ZURICH (AFP) – Richemont, number two in the luxury products world after LVMH, blamed falling sales in Asia for sluggish growth in the first part of its financial year, in a statement on Wednesday.
The Swiss group, based in Geneva, said that in the first five months of its financial year, from April to August, overall sales rose by 4.0 per cent at constant exchange rates.
But the figures, once converted into euros in its accounts, showed an increase of just 1.0 per cent owing to falls in the value of the dollar and yen.
The outcome was at the lower end of the range expected by analysts polled by AWP financial news agency of growth of 1.0-4.0 per cent in euros.
The figures weighed heavily on Richemont shares which were showing a fall of 3.94 per cent to 84.15 Swiss francs in mid-morning trading. The overall Swiss SMI index was steady, edging up 0.01 per cent. Sales in the Asian Pacific region, which has been an area of rapid growth for luxury groups, stagnated on the basis of constant exchange rates, and fell by 2.0 per cent in euros. Sales fell in China, Hong Kong and Macau.
Sales in Japan dropped sharply, by 8.0 per cent in yen and by 14.0 per cent in euros.
The downturn in Japan had been expected. Sales there had surged at the end of the previous year ahead of an increase in Japanese sales taxes in April which caused consumers to bring their purchases forward.

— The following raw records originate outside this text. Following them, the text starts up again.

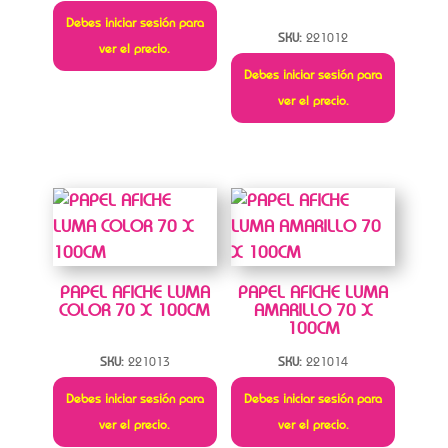
Debes iniciar sesión para
SKU:
221012
ver el precio.
Debes iniciar sesión para
ver el precio.
PAPEL AFICHE LUMA
PAPEL AFICHE LUMA
COLOR 70 X 100CM
AMARILLO 70 X
100CM
SKU:
221013
SKU:
221014
Debes iniciar sesión para
Debes iniciar sesión para
ver el precio.
ver el precio.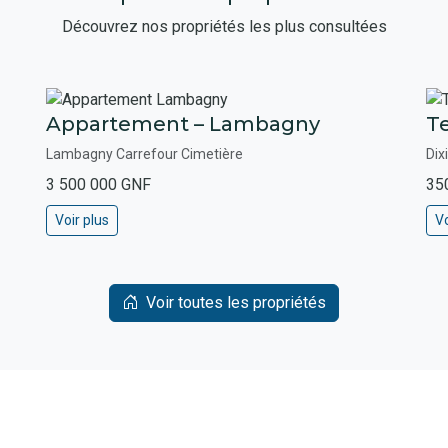
Découvrez nos propriétés les plus consultées
Appartement – Lambagny
Te
Lambagny Carrefour Cimetière
Dix
3 500 000 GNF
35
Voir plus
Vo
Voir toutes les propriétés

Sales in the Americas rose by 12.0 per cent at constant exchange rates, but this represented a slowing of growth. Purchases by tourists lifted sales in Europe and the Middle East by 6.0 per cent.
Richemont, a main competitor of French group LVMH, is to report full six-month results on November 7. At brokers J Safra Sarasin, analyst Michael Romer said that sales in Japan, and also particularly in the Asia Pacific region, “fall short of expectations”.